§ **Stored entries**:
■ ■ ■
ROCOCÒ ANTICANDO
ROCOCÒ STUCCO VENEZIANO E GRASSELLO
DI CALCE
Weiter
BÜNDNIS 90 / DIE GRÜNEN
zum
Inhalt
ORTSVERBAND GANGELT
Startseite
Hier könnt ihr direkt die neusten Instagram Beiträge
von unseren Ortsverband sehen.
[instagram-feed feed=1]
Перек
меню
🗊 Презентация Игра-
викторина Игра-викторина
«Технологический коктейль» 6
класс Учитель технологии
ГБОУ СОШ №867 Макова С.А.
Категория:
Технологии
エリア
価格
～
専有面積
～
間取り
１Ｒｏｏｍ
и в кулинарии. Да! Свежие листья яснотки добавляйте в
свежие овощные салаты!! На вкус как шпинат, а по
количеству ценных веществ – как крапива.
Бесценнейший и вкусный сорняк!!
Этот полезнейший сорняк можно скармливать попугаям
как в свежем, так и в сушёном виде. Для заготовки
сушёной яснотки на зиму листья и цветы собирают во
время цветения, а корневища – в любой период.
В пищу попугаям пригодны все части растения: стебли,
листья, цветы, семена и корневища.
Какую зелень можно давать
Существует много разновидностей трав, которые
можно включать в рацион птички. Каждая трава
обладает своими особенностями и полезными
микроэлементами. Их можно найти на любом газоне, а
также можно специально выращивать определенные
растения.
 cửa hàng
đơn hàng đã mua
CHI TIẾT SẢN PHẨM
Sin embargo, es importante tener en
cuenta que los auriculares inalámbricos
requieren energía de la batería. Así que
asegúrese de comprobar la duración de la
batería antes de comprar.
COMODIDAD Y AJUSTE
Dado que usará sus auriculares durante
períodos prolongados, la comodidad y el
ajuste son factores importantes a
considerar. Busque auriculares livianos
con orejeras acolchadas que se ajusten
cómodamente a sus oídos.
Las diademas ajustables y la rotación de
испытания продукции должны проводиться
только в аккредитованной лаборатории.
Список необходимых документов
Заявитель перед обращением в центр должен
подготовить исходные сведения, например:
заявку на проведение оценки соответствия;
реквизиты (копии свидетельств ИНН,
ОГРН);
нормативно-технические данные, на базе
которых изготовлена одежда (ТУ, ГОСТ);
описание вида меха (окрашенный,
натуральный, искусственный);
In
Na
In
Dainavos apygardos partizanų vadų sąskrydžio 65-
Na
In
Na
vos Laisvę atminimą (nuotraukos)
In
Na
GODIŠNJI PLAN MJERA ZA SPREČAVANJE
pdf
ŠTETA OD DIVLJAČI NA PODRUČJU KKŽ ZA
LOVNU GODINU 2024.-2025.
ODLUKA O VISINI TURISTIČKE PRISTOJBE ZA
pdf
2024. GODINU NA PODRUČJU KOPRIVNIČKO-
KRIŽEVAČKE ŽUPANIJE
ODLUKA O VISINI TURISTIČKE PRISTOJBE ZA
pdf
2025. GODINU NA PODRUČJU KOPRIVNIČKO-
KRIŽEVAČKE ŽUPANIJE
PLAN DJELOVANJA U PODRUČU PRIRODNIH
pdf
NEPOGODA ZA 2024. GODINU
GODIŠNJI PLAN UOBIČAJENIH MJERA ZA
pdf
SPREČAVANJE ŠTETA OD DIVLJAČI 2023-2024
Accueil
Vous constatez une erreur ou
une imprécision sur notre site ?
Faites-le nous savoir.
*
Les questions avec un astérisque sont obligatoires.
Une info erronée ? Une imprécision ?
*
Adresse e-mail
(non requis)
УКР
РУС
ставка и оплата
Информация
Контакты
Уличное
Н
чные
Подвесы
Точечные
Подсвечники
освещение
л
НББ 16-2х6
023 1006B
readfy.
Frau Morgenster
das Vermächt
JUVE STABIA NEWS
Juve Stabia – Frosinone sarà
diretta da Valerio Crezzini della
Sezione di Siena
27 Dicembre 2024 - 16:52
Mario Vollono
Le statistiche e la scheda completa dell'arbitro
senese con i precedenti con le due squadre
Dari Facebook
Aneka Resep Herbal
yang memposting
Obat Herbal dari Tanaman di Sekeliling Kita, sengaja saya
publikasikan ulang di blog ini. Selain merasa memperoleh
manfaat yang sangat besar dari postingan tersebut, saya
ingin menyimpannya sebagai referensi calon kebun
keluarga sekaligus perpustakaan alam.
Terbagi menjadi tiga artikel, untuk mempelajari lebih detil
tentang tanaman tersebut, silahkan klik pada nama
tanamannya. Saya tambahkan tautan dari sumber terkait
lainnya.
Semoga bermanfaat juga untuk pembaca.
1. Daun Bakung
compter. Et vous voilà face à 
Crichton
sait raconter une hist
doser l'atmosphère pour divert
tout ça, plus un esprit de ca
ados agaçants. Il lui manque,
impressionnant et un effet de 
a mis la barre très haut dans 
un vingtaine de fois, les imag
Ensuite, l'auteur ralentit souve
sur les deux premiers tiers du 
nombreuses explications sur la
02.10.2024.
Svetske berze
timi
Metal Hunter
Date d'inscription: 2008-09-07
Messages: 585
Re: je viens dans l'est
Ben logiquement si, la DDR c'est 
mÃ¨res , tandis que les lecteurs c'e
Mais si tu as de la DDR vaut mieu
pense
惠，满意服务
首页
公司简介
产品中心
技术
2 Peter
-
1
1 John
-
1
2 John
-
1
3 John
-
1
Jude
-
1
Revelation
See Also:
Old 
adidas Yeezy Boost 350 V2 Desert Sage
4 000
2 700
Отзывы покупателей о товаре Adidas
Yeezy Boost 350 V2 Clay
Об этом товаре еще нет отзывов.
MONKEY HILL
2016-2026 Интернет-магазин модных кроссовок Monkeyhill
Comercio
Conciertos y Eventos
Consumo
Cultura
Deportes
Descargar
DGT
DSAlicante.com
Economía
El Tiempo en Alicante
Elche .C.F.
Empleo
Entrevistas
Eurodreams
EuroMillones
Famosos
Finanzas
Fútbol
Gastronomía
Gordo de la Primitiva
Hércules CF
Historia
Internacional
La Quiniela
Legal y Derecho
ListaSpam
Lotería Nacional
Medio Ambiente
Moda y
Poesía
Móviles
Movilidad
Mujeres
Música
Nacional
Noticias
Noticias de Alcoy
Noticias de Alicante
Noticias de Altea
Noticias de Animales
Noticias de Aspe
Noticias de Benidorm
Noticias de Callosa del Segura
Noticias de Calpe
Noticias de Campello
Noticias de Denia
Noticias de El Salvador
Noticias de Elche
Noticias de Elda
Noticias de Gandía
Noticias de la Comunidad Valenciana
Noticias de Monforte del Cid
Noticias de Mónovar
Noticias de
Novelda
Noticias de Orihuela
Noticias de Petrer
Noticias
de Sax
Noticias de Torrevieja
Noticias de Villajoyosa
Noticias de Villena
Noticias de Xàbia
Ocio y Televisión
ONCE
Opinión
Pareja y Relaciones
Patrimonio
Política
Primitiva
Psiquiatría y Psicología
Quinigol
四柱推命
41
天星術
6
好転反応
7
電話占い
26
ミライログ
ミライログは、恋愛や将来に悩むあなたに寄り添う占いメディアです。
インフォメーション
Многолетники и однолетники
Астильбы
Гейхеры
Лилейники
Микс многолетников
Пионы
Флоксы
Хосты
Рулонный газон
■ ■ ■
Format the lines from the start of the entries up to and including the line with "и в кулинарии." as a JSON list of strings, one string per line. Leave out any blank lines.

[
  "ROCOCÒ ANTICANDO",
  "ROCOCÒ STUCCO VENEZIANO E GRASSELLO",
  "DI CALCE",
  "Weiter",
  "BÜNDNIS 90 / DIE GRÜNEN",
  "zum",
  "Inhalt",
  "ORTSVERBAND GANGELT",
  "Startseite",
  "Hier könnt ihr direkt die neusten Instagram Beiträge",
  "von unseren Ortsverband sehen.",
  "[instagram-feed feed=1]",
  "Перек",
  "меню",
  "🗊 Презентация Игра-",
  "викторина Игра-викторина",
  "«Технологический коктейль» 6",
  "класс Учитель технологии",
  "ГБОУ СОШ №867 Макова С.А.",
  "Категория:",
  "Технологии",
  "エリア",
  "価格",
  "～",
  "専有面積",
  "～",
  "間取り",
  "１Ｒｏｏｍ",
  "и в кулинарии. Да! Свежие листья яснотки добавляйте в"
]